# EXERCISE INSTRUCTIONS:
Return exactly the run of lines that begins at the line containing "Figure 9. Tomographic" and ends at the last line of the material below; pictures stay out.

# INFORMATION PROVIDED:
+ + + + +

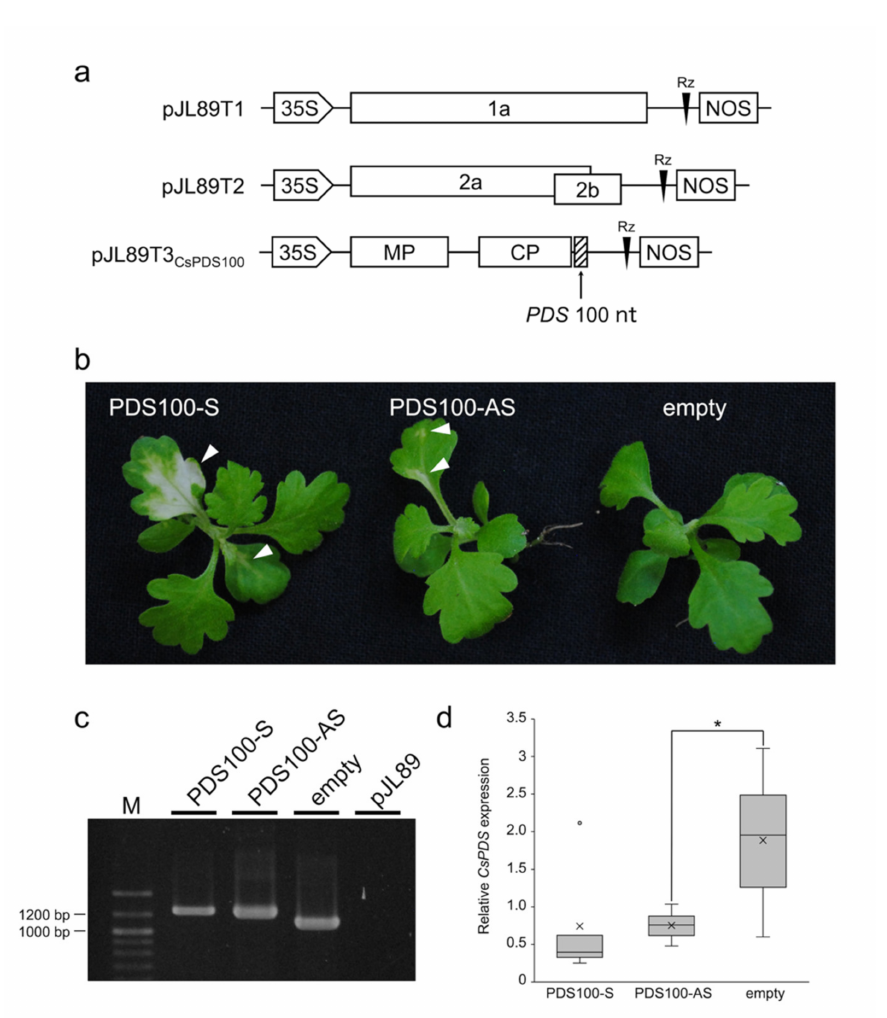
Figure 2. Virus-induced gene silencing (VIGS) induction in Chrysanthemum seticuspe by the tomato aspermy virus (TAV) vector. ( a ) Schematic representation of the VIGS constructs. The partial 100 nucleotides of the C. seticuspe phytoene desaturase ( PDS ) gene were introduced just downstream of the capsid protein (CP) open reading frame in TAV RNA3 (pJL89T3 CsPDS100 ) and agroinoculated with pJL89T1 and pJL89T2. The TAV genomes were cloned between the 35S promoter (35S) and the nopaline synthase terminator (NOS). The ribozyme sequence of hepatitis delta virus ribozyme (Rz) is located just downstream of the 3 (cid:48) untranslated region of TAV cDNA. ( b ) C. seticuspe infected with the TAV vector described in Panel A at 28 days postinoculation (dpi). The photobleaching areas are indicated by white arrowheads. ( c ) RT–PCR analysis of the TAV vector harboring the partial CsPDS sequence. RNA samples were extracted from C. seticuspe leaves at 28 dpi. pJL89 was used as a negative control. TAV not harboring the partial CsPDS sequence was used as the empty vector control. The RT–PCR product of the TAV vector harboring the partial CsPDS sequence was approximately 1200 base pairs (bp), whereas that of the TAV empty vector was approximately 1100 bp. ( d ) RT–qPCR analysis of CsPDS expression levels. RNA samples were extracted from C. seticuspe leaves at 28 dpi. TAV not harboring the partial CsPDS sequence was used as the empty vector control. Each RT–qPCR analysis was performed with five to six biological replicates. Boxes show the interquartile ranges including 25–75% of the values, and whiskers indicate the highest and lowest values of data. Horizontal lines and cross marks in boxes indicate the medians and means, respectively. The value outside 1.5 times the interquartile range between 25% and 75% of each group was considered an outlier and indicated with a dot. Asterisks indicate significant differences by Student’s t-test at p <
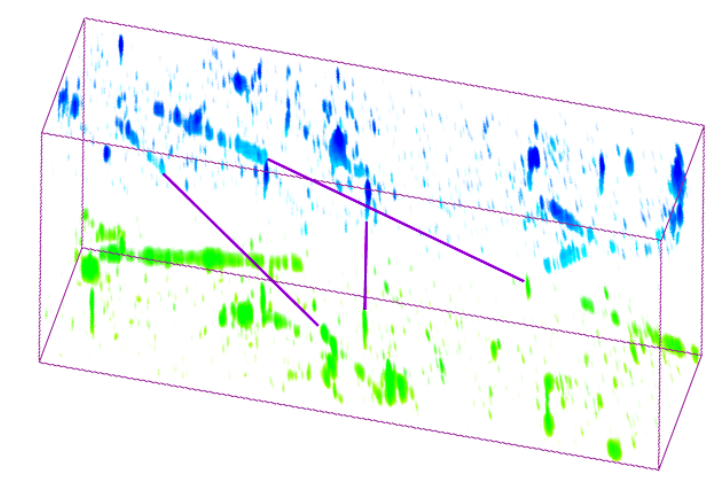
Figure 9. Tomographic data acquired by the microscope for a small volume of 150 µ m × 30 µ m × 300 µ m. Blue and green colors refer to the top and bottom of sensitive layers, respectively. Purple lines represent correlated tracks between the sensitive layers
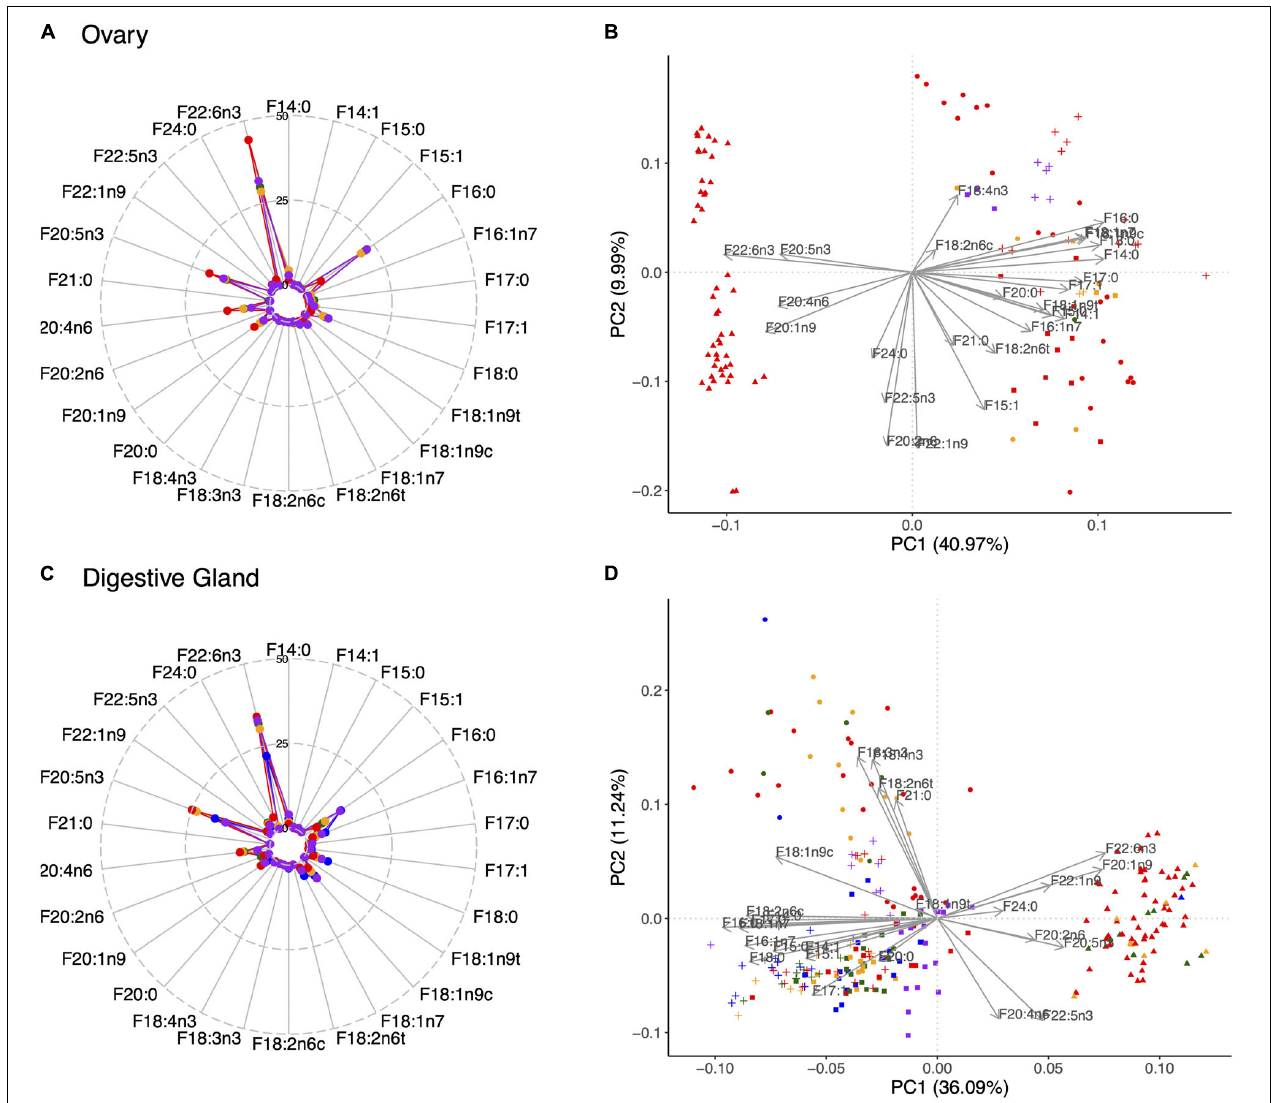
FIGURE 6 | Radar plots showing the percentage of each of the analyzed fatty acids (FA) across maturity stages in the ovary (A) and digestive gland (C) . (B,D) Illustrate the principal component analyses in the ovary and digestive gland, respectively, showing the contribution of each analyzed FA across maturity stages and sampled years. Legend coding as in Figure 5 .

+ + + + +

# RESULT OF THIS TASK:
Figure 9. Tomographic data acquired by the microscope for a small volume of 150 µ m × 30 µ m × 300 µ m. Blue and green colors refer to the top and bottom of sensitive layers, respectively. Purple lines represent correlated tracks between the sensitive layers
FIGURE 6 | Radar plots showing the percentage of each of the analyzed fatty acids (FA) across maturity stages in the ovary (A) and digestive gland (C) . (B,D) Illustrate the principal component analyses in the ovary and digestive gland, respectively, showing the contribution of each analyzed FA across maturity stages and sampled years. Legend coding as in Figure 5 .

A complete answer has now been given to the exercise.